Task objective: Look through the data below and output, unchanged, every line from the one holding "left shoulder: (263, 449)" through the one holding "right eye: (102, 142)", inclusive. Skip the pictures.

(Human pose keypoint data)
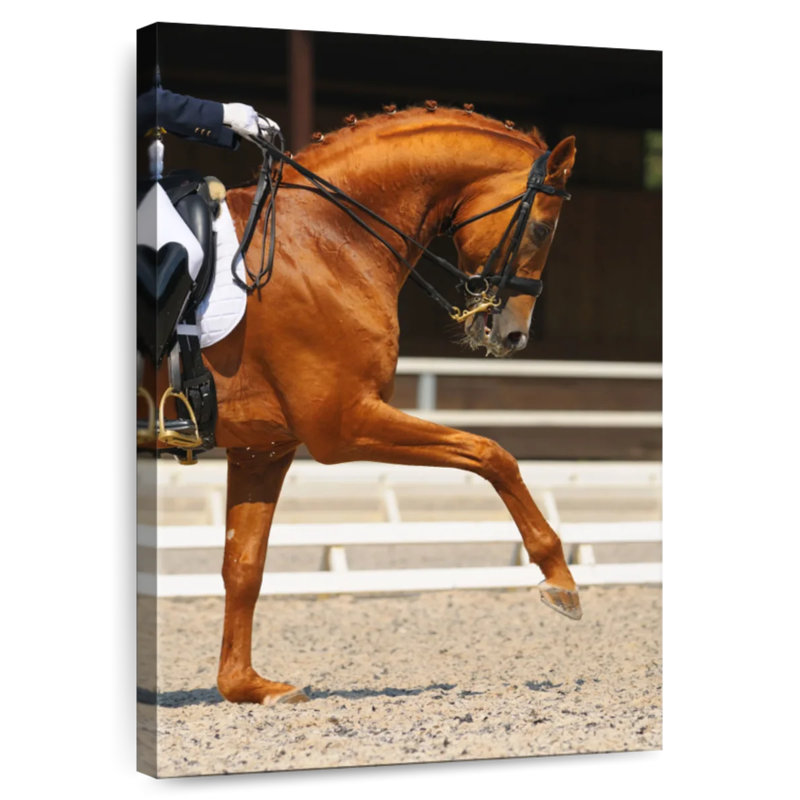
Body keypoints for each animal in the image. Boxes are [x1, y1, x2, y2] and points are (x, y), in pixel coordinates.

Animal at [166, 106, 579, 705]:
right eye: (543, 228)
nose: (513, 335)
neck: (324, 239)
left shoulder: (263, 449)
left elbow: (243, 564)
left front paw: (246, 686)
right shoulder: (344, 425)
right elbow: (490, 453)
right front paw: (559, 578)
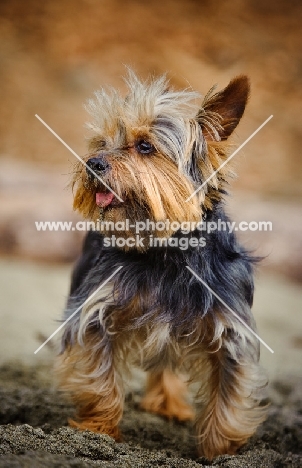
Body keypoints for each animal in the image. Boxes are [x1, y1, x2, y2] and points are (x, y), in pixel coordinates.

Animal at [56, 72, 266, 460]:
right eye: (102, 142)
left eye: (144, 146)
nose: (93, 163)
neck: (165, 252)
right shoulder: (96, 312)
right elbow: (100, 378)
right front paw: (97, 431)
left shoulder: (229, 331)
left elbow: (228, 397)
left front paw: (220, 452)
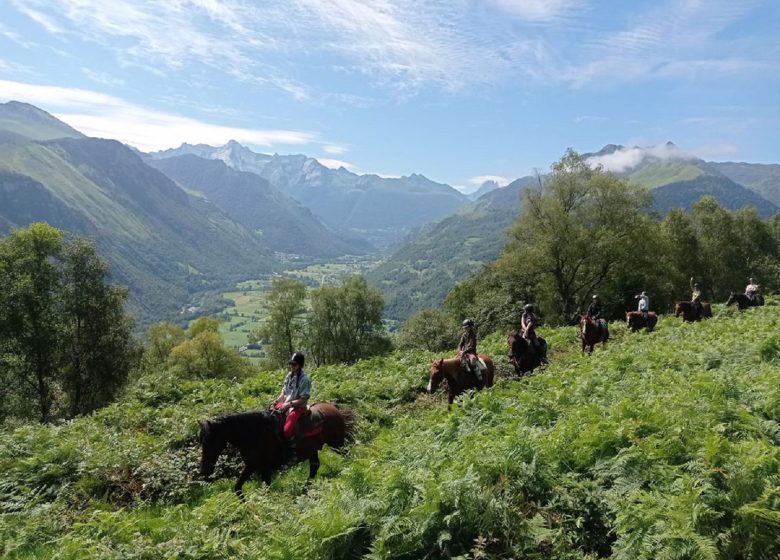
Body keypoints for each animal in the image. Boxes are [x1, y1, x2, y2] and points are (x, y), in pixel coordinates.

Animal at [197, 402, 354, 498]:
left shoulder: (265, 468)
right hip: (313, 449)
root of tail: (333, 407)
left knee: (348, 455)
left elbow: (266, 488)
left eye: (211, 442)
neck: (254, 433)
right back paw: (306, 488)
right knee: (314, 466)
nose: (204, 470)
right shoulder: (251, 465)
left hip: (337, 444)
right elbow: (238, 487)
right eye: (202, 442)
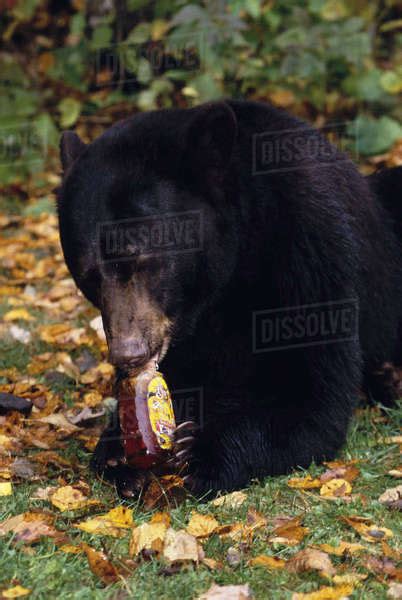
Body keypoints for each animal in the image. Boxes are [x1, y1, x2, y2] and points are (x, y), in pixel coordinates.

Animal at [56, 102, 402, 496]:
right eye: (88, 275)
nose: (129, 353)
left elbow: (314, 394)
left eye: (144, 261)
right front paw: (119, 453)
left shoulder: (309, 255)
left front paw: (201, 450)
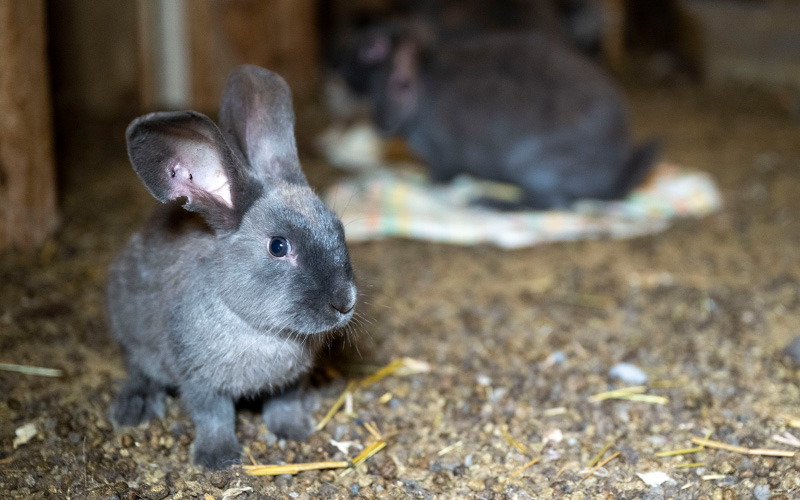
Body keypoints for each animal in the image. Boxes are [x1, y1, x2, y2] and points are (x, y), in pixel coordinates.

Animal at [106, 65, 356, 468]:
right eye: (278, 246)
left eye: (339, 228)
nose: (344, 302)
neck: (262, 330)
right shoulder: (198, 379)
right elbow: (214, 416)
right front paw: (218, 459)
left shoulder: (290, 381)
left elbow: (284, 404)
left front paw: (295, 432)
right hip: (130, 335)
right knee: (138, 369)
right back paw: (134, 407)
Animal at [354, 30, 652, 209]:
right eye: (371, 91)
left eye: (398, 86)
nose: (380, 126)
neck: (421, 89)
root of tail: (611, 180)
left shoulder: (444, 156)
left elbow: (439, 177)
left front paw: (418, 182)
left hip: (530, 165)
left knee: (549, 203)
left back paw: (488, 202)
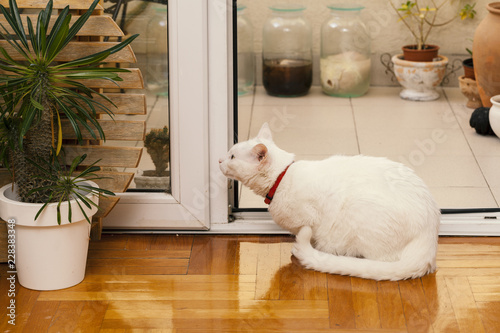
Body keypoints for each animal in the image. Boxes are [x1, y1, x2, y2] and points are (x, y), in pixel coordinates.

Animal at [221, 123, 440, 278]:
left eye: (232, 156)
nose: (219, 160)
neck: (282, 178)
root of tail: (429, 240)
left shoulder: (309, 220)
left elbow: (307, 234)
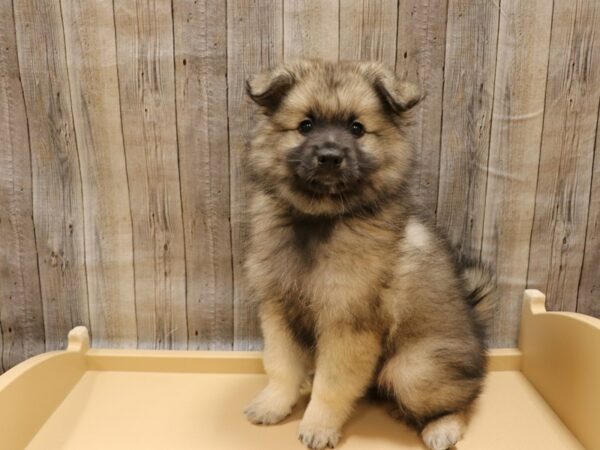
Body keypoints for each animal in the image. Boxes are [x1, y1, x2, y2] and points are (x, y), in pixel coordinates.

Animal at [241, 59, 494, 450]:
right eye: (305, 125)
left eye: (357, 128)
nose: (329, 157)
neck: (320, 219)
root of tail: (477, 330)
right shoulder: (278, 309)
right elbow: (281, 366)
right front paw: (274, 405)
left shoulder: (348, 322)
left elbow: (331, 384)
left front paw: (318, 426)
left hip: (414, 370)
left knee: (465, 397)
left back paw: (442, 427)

Reply:
left shoulder: (263, 449)
left elbow: (243, 564)
left front paw: (246, 686)
right shoulder: (344, 425)
right elbow: (490, 453)
right front paw: (559, 578)
Body keypoints for each animal in the image. Boxes are [x1, y1, x2, y2] and points are (x, y), in pixel coordinates.

Animal at [56, 72, 266, 460]:
right eye: (102, 142)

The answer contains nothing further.